Un anno e 4 mesi di reclusione. E' la pena che ieri, il giudice Enrica Villani del Tribunale di Latina, ha stabilito - e poi ha sospeso - per i tre soggetti finiti in manette dopo il tentativo di furto all'interno di una scuola di Aprilia. I tre giovani di 23, 24 e 30 anni residenti a Velletri e ad Aprilia, finirono in manette poco più di due settimane fa quando, poco dopo le 3.30 di notte, vennero sorpresi all'esterno del piazzale dell'istituto scolastico di Vallelata mentre cercavano di portare via materiale didattico e i computer. Erano alcuni giorni che presso le scuole del territorio apriliano, ma non solo, si registravano effrazioni e furti. L'entità dei bottini non era ingente, spesso erano decisamente più ingenti i danni che, per entrare, i ladri hanno causati ai plessi.
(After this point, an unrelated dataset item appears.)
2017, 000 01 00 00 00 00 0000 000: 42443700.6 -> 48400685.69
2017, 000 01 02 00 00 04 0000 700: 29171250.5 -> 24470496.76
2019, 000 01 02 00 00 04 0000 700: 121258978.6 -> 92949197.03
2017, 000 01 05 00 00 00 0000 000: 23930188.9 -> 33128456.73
Quella notte però, i carabinieri di Aprilia (a cui hanno dato man forte anche i militari della Finanza) sono piombati sui tre delinquenti quando ancora stavano arraffando la merce. Per i tre ladri è scattato l'arresto in flagranza di reato per furto aggravato e ricettazione. A loro carico anche i sospetti di aver commesso altri furti vista la merce che è stata trovata in auto e presso le rispettive abitazioni. Non vennero infatti sequestrati solo gli oggetti appena asportati dalla scuola, ma in casa sono stati trovati anche altri computer e materiali di provenienza illecita.
Al termine dell'udienza a cui hanno preso parte rappresentati dall'avvocato Valentina Leonardi, i tre ladri sono tornati a casa perché la pena è stata sospesa.